In-keeping with the mystery/detective theme, the museum devoted to the history of Jack the Ripper is also well worth a visit when you’re in London. It reveals a huge amount of detail about crime in 1880s London, and not only can you explore re-created Victorian crime scenes inside the museum, but you can also take a guided tour of the real-life locations from Traders’ Gate at Tower Hill.
The Cartoon Act Trust was founded with the intention of documenting and preserving the best cartoon art to come out of the UK, and after touring various exhibitions it finally found a permanent home in London just a decade ago. Now its various galleries contain memorabilia and richly detailed accounts of history from the past and present of British cartoons. For anyone interested in classic comic strips, political cartoons or even the work of Victorian cartoonists and earlier, this is an essential place to visit.
One of the strangest of London’s great selection of museums, this operating theatre (Europe’s oldest surviving example) is built inside the roof of a traditional English church in Southwark. This was actually the central point of St Thomas’ Hospital in the 1800s so in a sense this was perfectly logical, but now we are left with a remarkably unusual piece of history which has fortunately been preserved as a museum for over 50 years. The majority of the surgery that took place here was done before the advent of anaesthetics, which makes for a frightening thought as you look around this fascinating location.
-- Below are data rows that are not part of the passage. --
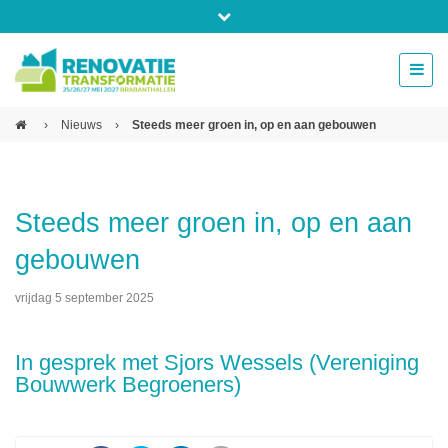
Bel ons voor info 0294 - 74 50 70
beurs@54events.nl
›
Nieuws
›
Steeds meer groen in, op en aan gebouwen
Exposanten login
Steeds meer groen in, op en aan
gebouwen
vrijdag 5 september 2025
In gesprek met Sjors Wessels (Vereniging
Bouwwerk Begroeners)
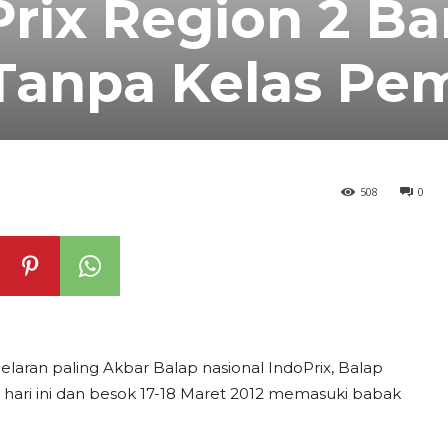
rix Region 2 B
 Tanpa Kelas Pe
508
0
laran paling Akbar Balap nasional IndoPrix, Balap
2 hari ini dan besok 17-18 Maret 2012 memasuki babak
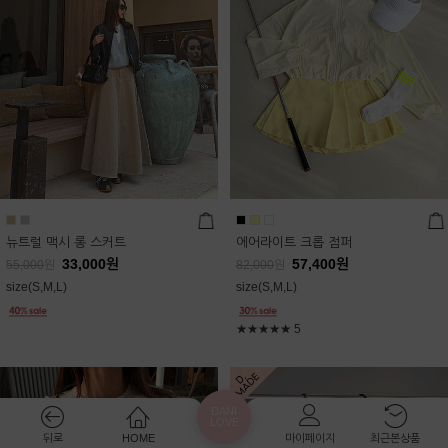
뉴트럴 맥시 롱 스커트
에어라이트 크롭 점퍼
33,000
원
57,400
원
55,000
원
82,000
원
size(S,M,L)
size(S,M,L)
★★★★★
5
DANI
LOVE
뒤로
HOME
마이페이지
최근본상품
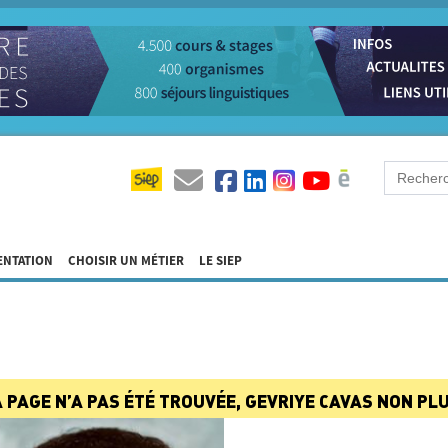
ENTATION
CHOISIR UN MÉTIER
LE SIEP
This quirky museum is home to a vast collection of magicians’ memorabilia from across the ages. It is one small part of the Magic Circle Venue, which includes the famous theatre where all the great 20th century magicians performed and served as the location for meetings of the Magic Circle society since its foundation in 1905. Now the venue is available to hire for events, but the museum itself is worth a visit for anyone with an interest in the magic arts.